►

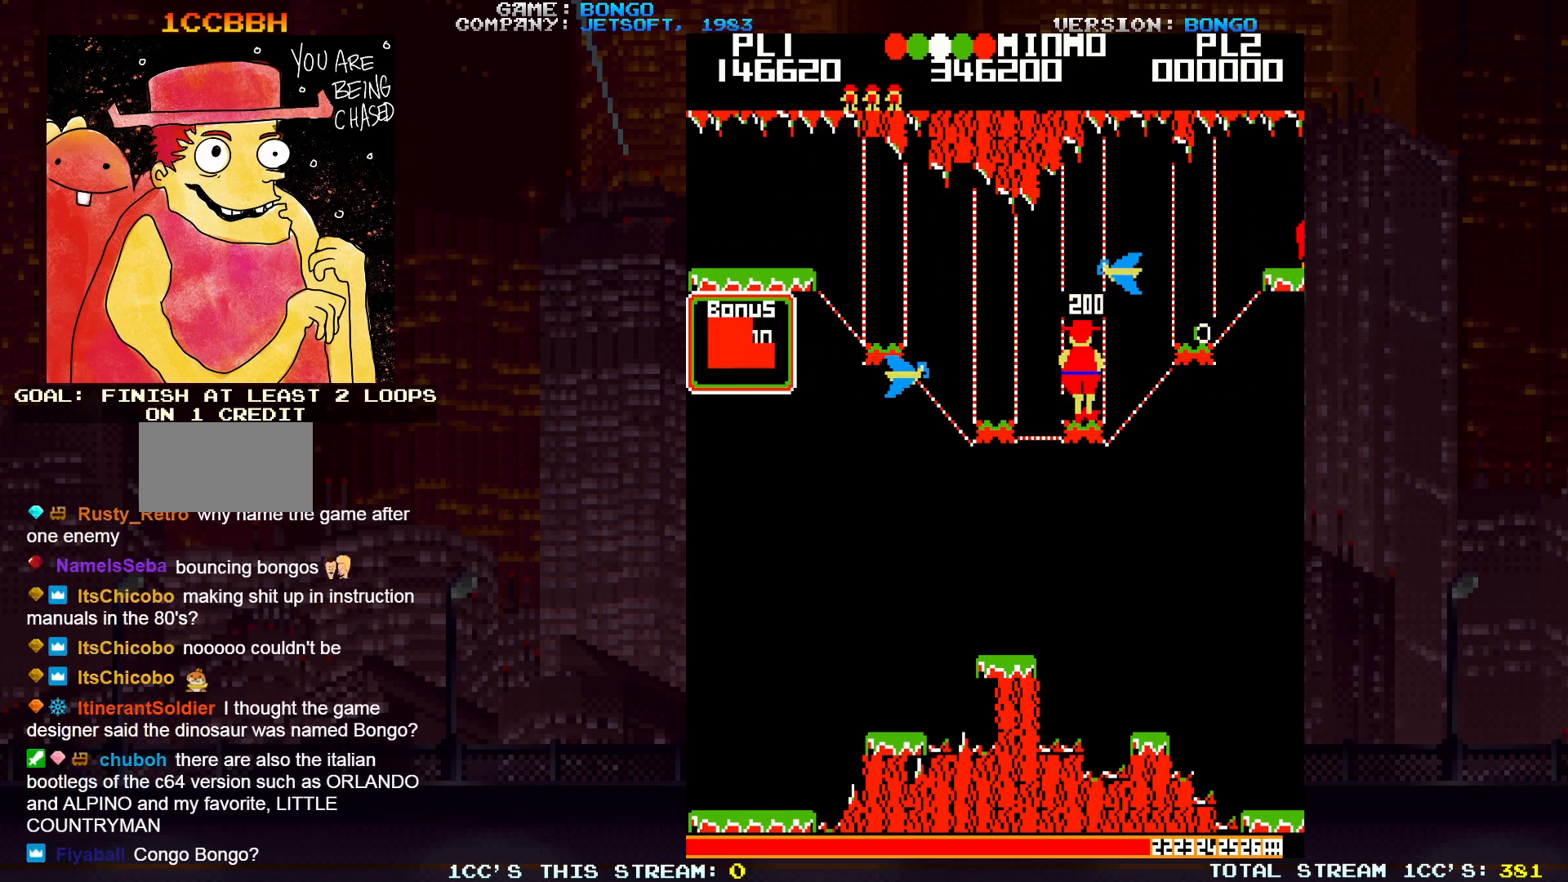
{"buttons": ["SQUARE"], "left_stick": "right", "events": [[350, "left_stick", "right"], [450, "SQUARE", "down"]]}
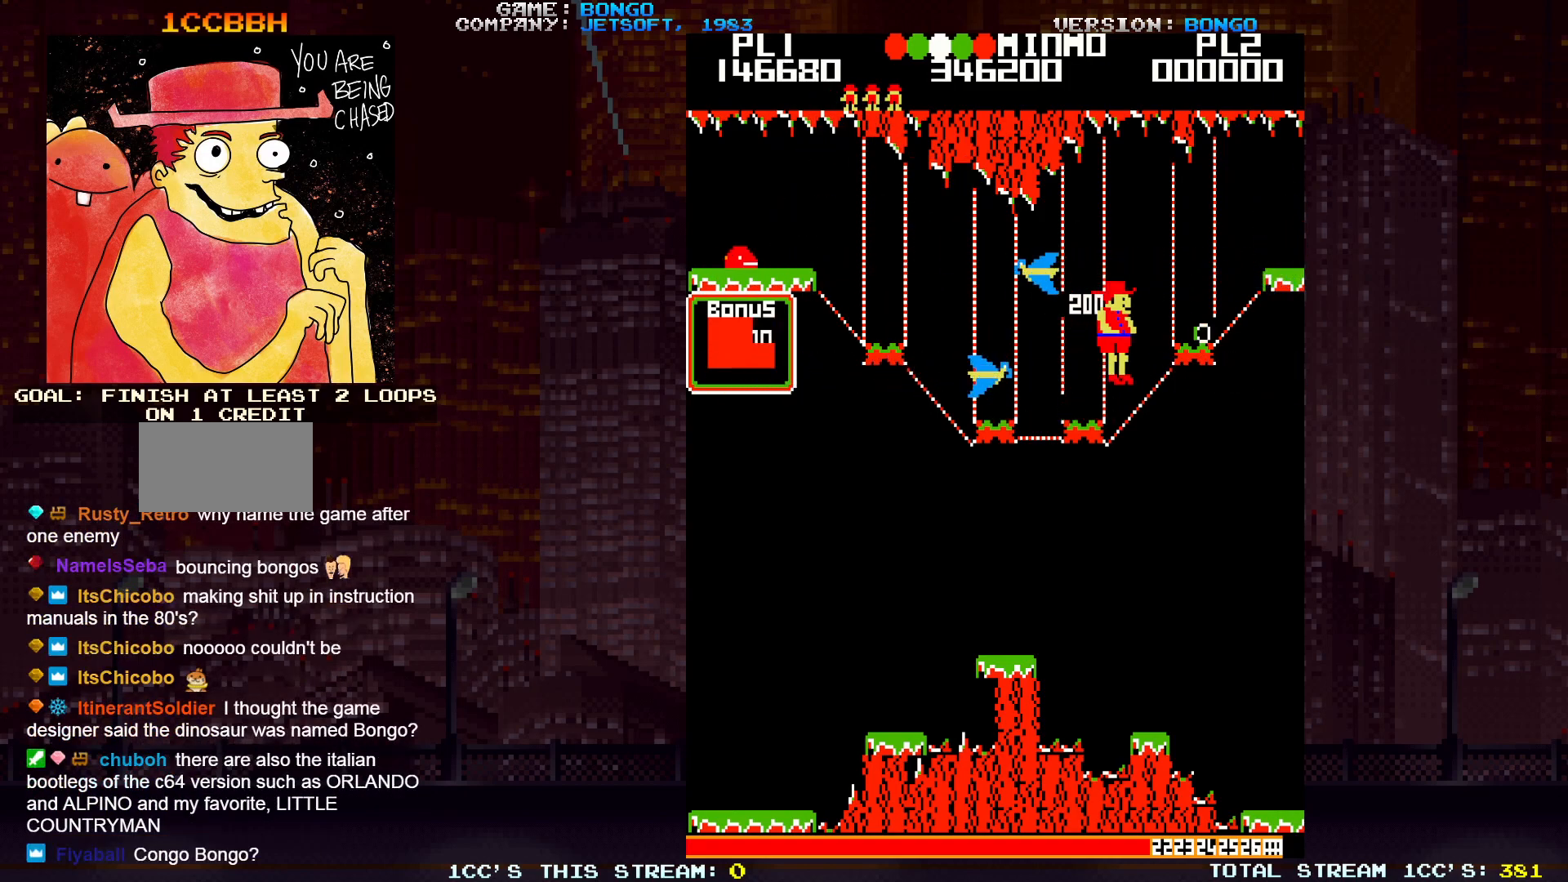
{"buttons": [], "left_stick": "right", "events": [[100, "SQUARE", "up"]]}
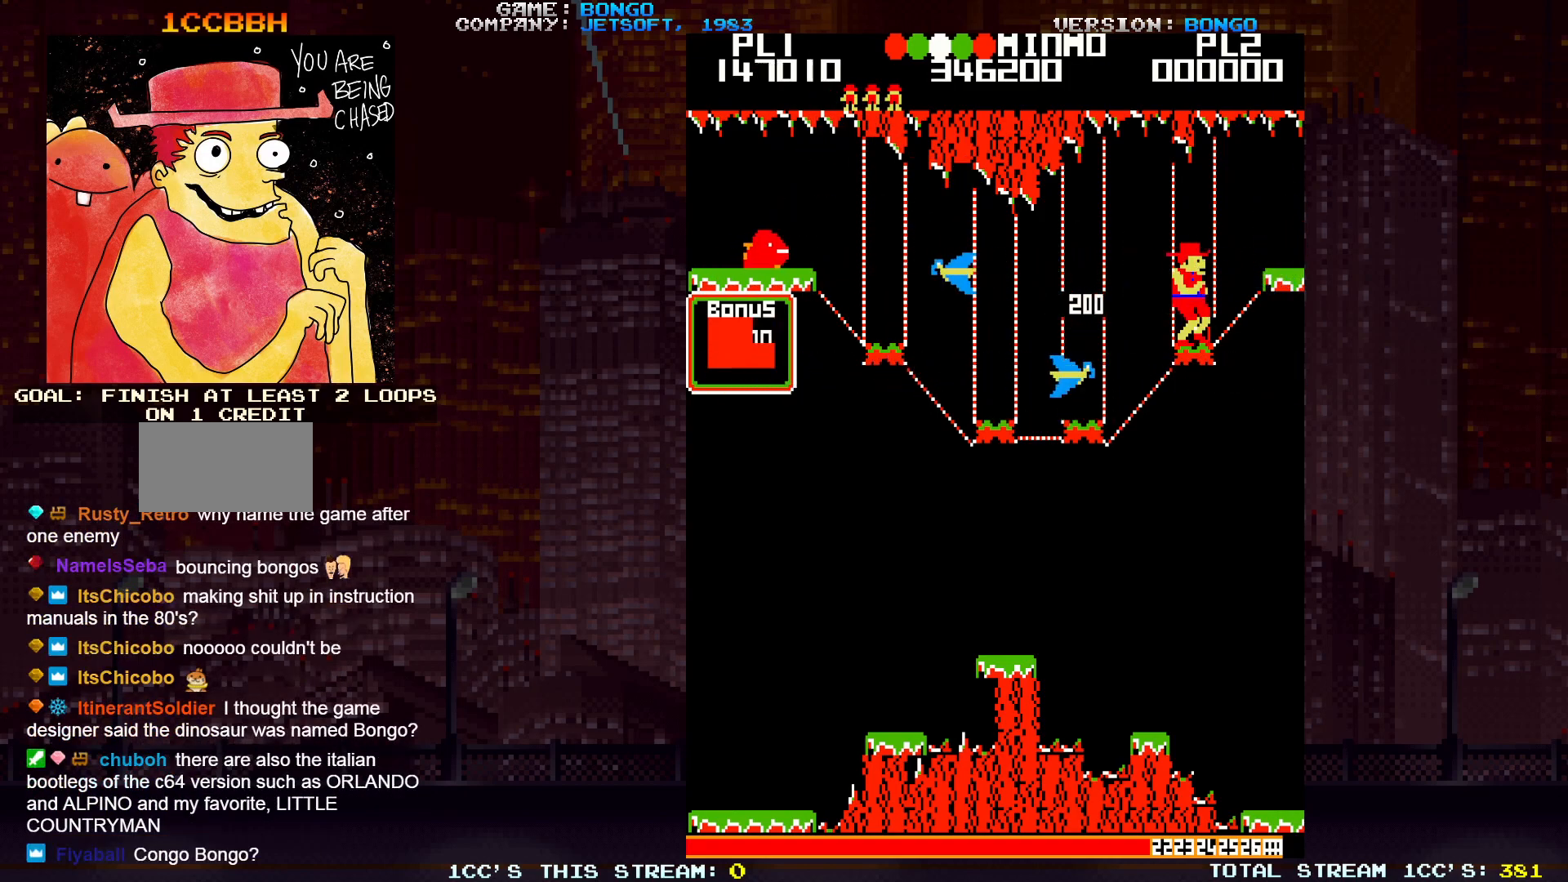
{"buttons": [], "left_stick": "left", "events": [[100, "left_stick", "center"], [483, "left_stick", "left"]]}
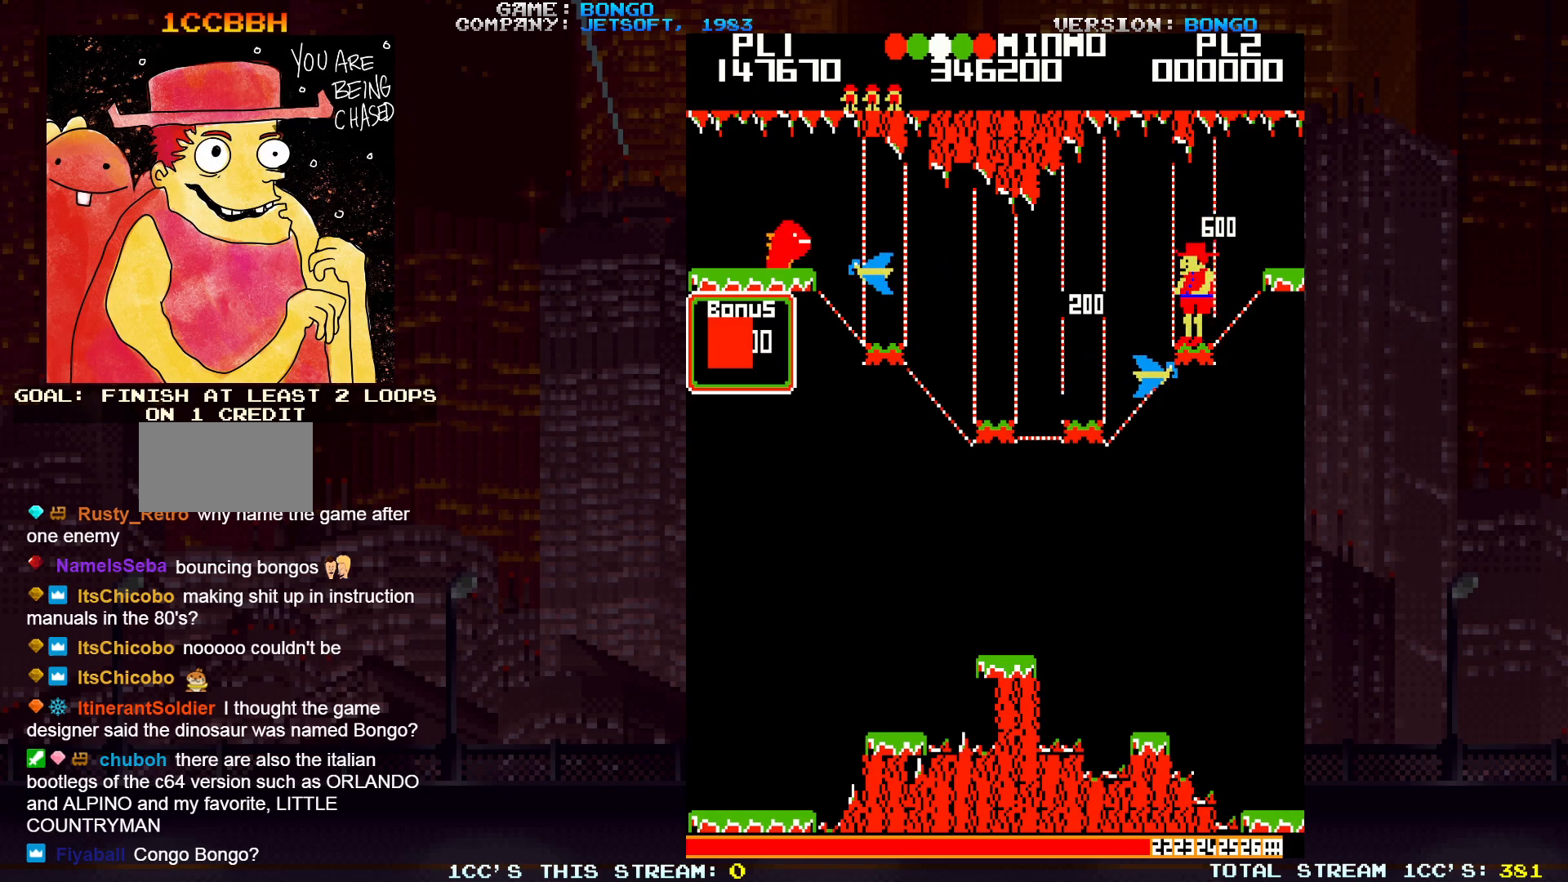
{"buttons": ["SQUARE"], "left_stick": "right", "events": [[50, "left_stick", "center"], [300, "left_stick", "right"], [350, "SQUARE", "down"]]}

◄

> **Exercise description**
Whenever the word "down" appears in a line of the listing, report that line.

> **Solution to the problem**
{"buttons": ["SQUARE"], "left_stick": "right", "events": [[350, "left_stick", "right"], [450, "SQUARE", "down"]]}
{"buttons": ["SQUARE"], "left_stick": "right", "events": [[50, "left_stick", "center"], [300, "left_stick", "right"], [350, "SQUARE", "down"]]}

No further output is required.